Hacker News new | ask | show | jobs
by tschneidereit 2637 days ago
(Member of the team at Mozilla here )

Yes, that's the list.

And the layout of structs, strings, etc is up to the compiler, within the bounds of the restrictions WebAssembly imposes.

We'll definitely have a test suite, but this is all early days, so a lot of all that isn't yet in place.

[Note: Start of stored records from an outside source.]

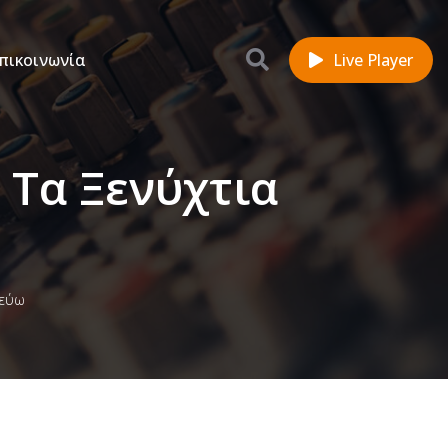
πικοινωνία
Live Player
 Τα Ξενύχτια
νεύω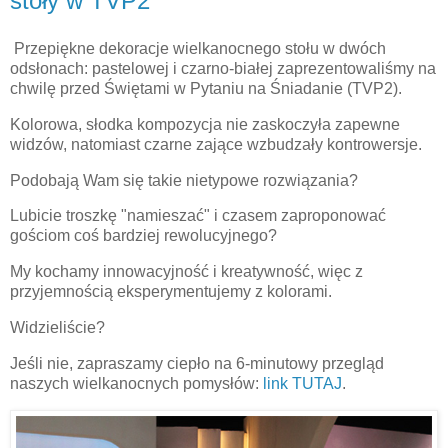
stoły w TVP2
Przepiękne dekoracje wielkanocnego stołu w dwóch
odsłonach: pastelowej i czarno-białej zaprezentowaliśmy na
chwilę przed Świętami w Pytaniu na Śniadanie (TVP2).
Kolorowa, słodka kompozycja nie zaskoczyła zapewne
widzów, natomiast czarne zające wzbudzały kontrowersje.
Podobają Wam się takie nietypowe rozwiązania?
Lubicie troszkę "namieszać" i czasem zaproponować
gościom coś bardziej rewolucyjnego?
My kochamy innowacyjność i kreatywność, więc z
przyjemnością eksperymentujemy z kolorami.
Widzieliście?
Jeśli nie, zapraszamy ciepło na 6-minutowy przegląd
naszych wielkanocnych pomysłów:
link TUTAJ
.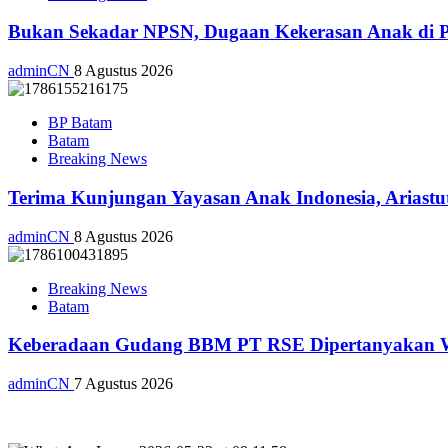
Bukan Sekadar NPSN, Dugaan Kekerasan Anak di Pl
adminCN
8 Agustus 2026
BP Batam
Batam
Breaking News
Terima Kunjungan Yayasan Anak Indonesia, Ariast
adminCN
8 Agustus 2026
Breaking News
Batam
Keberadaan Gudang BBM PT RSE Dipertanyakan War
adminCN
7 Agustus 2026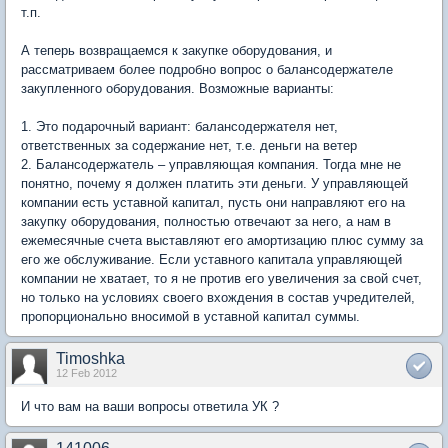
т.п.
А теперь возвращаемся к закупке оборудования, и
рассматриваем более подробно вопрос о балансодержателе
закупленного оборудования. Возможные варианты:
1. Это подарочный вариант: балансодержателя нет,
ответственных за содержание нет, т.е. деньги на ветер
2. Балансодержатель – управляющая компания. Тогда мне не
понятно, почему я должен платить эти деньги. У управляющей
компании есть уставной капитал, пусть они направляют его на
закупку оборудования, полностью отвечают за него, а нам в
ежемесячные счета выставляют его амортизацию плюс сумму за
его же обслуживание. Если уставного капитала управляющей
компании не хватает, то я не против его увеличения за свой счет,
но только на условиях своего вхождения в состав учредителей,
пропорционально вносимой в уставной капитал суммы.
Timoshka
12 Feb 2012
И что вам на ваши вопросы ответила УК ?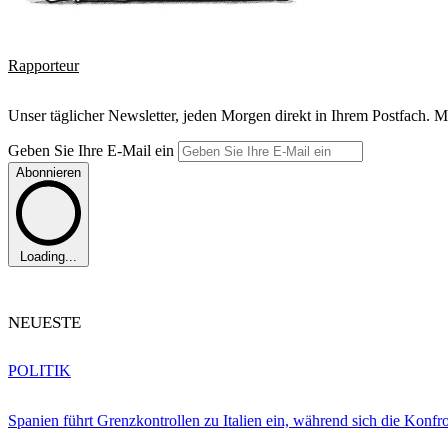
Rapporteur
Unser täglicher Newsletter, jeden Morgen direkt in Ihrem Postfach. M
Geben Sie Ihre E-Mail ein
Abonnieren
Loading...
NEUESTE
POLITIK
Spanien führt Grenzkontrollen zu Italien ein, während sich die Konfr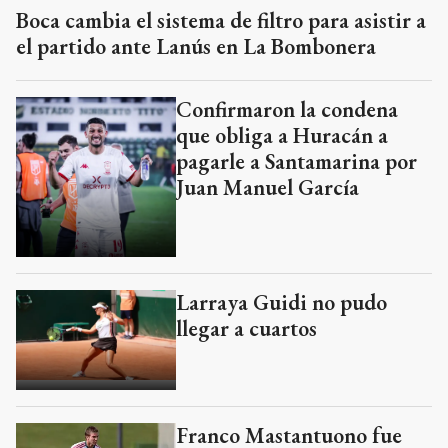
Boca cambia el sistema de filtro para asistir a
el partido ante Lanús en La Bombonera
Confirmaron la condena
que obliga a Huracán a
pagarle a Santamarina por
Juan Manuel García
Larraya Guidi no pudo
llegar a cuartos
Franco Mastantuono fue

And yes, this can be targeted by LLVM-based and other compilers. In fact, Emscripten could use this as the foundation for their POSIX-like libc and library packages. The syscalls are indeed exposed as Wasm function imports.

1 comments

Will WASI normalize differences between platforms? e.g. convert argv or paths to a consistent character encoding?
Yes!
How will you deal with valid paths such as:

  /tmp/[DE][AD][BE][EF].txt # ext2 / linux
  # OR
  C:\stuff\[DEED][FFFE].txt # ntfs / windows
  # where [hex] indicates a single filesystem charater with that value
One fun thing about the capability model is that at the system call level, there are no absolute paths. All filesystem path references are relative to base directory handles. So even if an application thinks it wants something in C:\stuff, it's the job of the libraries linked into the application to map that to something that can actually be named. So there's room for the ecosystem to innovate, above the WASI syscall layer, on what "C:\" should mean in an application intending to be portable.

Concerning character encodings, and potentially case sensitivity, the current high-level idea is that paths at the WASI syscall layer will be UTF-8, and WASI implementations will perform translation under the covers as needed. Of course, that doesn't fix everything, but it's a starting point.

That’s good to know, but the parent’s examples seem to be referencing the issue of filenames that aren’t valid Unicode. The Linux example is invalid UTF-8, since Linux filenames are natively arbitrary byte sequences. The Windows example contains an unpaired surrogate followed by the reserved codepoint 0xfffe, since Windows filenames are natively UCS-2.
WTF-8 could solve the windows issue and I think for Linux it’s time to demand unicode filenames :)
What about platform differences like how file permissions work on windows vs posix? (i.e., stuff that Python does not fully normalize)
I have a dollar that says all platform difference issues will be solved by just doing whatever POSIX does and expecting the host OS to figure it out if it isn't already POSIX. Whenever you try to abstract away arbitrarily different implementations while retaining their non-common functionality you either end up reimplementing one of them and expecting the others to work around it, or you end up forcing the programmer to bypass the abstraction anyway and implement logic for each implementation.
I wouldn't count on that.

I have worked on file APIs. There are so many differences between Windows and Posix that abstracting them away just doesn't work. Undoubtedly, there will eventually be platform-specific APIs that implement one or the other, and cross-platform APIs that implement the intersection.

It's a good question. WASI currently doesn't allow you to set custom access-control permissions when creating files. But we're just getting started, so if we can find a design that works, we can add it.